In the readings for this week there are many representations of fascism during the Second World War, not only in Germany but other parts of Europe as well. In the Hanebrink article the author tells us how a large majority is afraid of Judeo-bolshevism and the potential that it will spread across the continent. Through this mentality all Jewish people are seen as communist and so this also spreads a fear of them in other countries in Europe.
With the Motadel article it was made relatively clear that fascism can mean many different things depending in the leaders’ ideals at the time. As he writes about anti colonist groups coming to Germany to gain support from Hitler. They end up receiving support from Hitler but only because he is looking for help to fight the allies. This may give off the appearance of nationalism but in turn to only fit the agenda of the Nazi state. Through this we are shown that Fascism has no clear definition, and it can be malleable to ones will especially during times of war if the greater result ends with a victorious fascist state.
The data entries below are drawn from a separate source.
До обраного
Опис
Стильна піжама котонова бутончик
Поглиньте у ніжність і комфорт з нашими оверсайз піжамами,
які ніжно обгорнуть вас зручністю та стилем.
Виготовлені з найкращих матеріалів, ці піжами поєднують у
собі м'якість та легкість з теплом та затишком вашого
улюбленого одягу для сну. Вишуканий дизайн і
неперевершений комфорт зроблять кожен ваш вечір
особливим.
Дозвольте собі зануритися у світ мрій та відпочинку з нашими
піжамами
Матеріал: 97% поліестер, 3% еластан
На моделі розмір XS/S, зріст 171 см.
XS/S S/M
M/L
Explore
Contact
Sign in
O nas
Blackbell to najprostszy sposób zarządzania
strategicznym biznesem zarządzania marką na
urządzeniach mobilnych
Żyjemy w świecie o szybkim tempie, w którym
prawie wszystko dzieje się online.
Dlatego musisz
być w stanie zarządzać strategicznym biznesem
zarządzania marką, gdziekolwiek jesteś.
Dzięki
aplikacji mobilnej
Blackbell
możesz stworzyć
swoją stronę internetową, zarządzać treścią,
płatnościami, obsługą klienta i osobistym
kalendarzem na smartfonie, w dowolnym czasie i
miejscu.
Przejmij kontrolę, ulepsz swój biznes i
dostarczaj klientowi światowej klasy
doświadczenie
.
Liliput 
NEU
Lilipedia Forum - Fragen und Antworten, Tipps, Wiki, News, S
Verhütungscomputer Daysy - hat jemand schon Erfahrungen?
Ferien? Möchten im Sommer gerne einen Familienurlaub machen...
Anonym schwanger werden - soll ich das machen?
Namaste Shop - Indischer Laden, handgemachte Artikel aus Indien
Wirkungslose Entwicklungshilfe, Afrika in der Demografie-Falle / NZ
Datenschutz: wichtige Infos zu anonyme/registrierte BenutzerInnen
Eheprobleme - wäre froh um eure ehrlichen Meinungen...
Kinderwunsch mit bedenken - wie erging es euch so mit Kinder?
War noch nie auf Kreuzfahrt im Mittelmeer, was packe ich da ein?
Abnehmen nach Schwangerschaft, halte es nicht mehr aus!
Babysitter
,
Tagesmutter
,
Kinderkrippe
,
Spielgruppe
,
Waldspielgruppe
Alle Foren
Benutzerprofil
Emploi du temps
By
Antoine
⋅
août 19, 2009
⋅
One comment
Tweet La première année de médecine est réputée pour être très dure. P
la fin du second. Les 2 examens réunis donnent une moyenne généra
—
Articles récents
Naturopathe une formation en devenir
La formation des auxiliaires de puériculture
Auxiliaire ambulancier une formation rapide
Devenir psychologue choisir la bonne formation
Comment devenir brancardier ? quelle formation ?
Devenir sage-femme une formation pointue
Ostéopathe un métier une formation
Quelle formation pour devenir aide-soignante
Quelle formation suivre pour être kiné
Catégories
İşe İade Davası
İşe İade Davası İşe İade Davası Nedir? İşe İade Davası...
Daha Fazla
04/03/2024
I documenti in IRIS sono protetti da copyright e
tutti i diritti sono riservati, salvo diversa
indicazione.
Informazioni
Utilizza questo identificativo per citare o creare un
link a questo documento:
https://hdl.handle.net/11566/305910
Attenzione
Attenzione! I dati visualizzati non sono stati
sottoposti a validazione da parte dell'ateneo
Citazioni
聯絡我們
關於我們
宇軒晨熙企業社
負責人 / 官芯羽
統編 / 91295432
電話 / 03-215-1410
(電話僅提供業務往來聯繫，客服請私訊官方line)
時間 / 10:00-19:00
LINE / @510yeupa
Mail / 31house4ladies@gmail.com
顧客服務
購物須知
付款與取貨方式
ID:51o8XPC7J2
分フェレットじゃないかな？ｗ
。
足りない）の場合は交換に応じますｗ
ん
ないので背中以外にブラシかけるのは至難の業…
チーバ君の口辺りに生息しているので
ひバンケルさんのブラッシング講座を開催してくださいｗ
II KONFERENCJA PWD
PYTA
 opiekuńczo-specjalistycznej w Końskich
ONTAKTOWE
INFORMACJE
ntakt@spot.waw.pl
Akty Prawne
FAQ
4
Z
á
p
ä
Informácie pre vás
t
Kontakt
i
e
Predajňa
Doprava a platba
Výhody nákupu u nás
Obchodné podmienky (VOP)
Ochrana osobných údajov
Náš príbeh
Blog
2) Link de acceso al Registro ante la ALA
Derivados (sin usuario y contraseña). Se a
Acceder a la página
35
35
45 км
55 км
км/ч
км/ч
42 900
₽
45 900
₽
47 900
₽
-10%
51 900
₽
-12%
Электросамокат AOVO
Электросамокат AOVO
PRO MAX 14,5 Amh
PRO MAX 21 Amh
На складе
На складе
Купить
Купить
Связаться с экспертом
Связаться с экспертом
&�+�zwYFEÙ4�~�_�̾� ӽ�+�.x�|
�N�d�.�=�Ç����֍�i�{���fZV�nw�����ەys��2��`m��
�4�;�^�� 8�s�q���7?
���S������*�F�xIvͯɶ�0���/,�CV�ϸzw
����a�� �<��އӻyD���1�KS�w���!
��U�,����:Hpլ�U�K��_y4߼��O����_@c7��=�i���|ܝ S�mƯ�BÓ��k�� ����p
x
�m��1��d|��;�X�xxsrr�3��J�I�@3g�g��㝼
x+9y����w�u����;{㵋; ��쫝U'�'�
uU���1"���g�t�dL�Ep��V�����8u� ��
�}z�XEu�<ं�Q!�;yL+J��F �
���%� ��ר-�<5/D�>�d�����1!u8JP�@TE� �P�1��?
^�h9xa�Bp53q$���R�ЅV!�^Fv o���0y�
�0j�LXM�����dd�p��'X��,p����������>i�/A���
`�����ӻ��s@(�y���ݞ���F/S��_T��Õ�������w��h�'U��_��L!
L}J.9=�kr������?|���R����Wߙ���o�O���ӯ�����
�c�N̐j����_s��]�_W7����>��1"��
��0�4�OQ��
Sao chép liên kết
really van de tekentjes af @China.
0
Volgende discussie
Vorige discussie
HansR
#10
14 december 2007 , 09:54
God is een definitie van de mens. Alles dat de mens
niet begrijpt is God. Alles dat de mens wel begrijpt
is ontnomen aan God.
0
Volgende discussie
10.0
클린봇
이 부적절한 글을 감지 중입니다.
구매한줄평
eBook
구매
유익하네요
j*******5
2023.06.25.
After these readings we are shown that Fascism can have various faces and truly only show its true colors in the shadows. While in the light it has been made evident that Fascism can trick even the smartest and most intelligent of us all. And with its leaders often being loud, confident, and entirely self centered. And all of this is made even worse through their ability to create followers that show the same mentality as the leader to rise to the top.
Paul Hanebrink, A Specter Haunting Europe: The Myth of Judeo-Bolshevism (Harvard University Press, 2018), pp. 1-10, 11-45.
David Motadel, “The Global Authoritarian Moment: The Revolt Against Empire” American Historical Review Vol. 124, Issue 3 (July 2019): 843-877.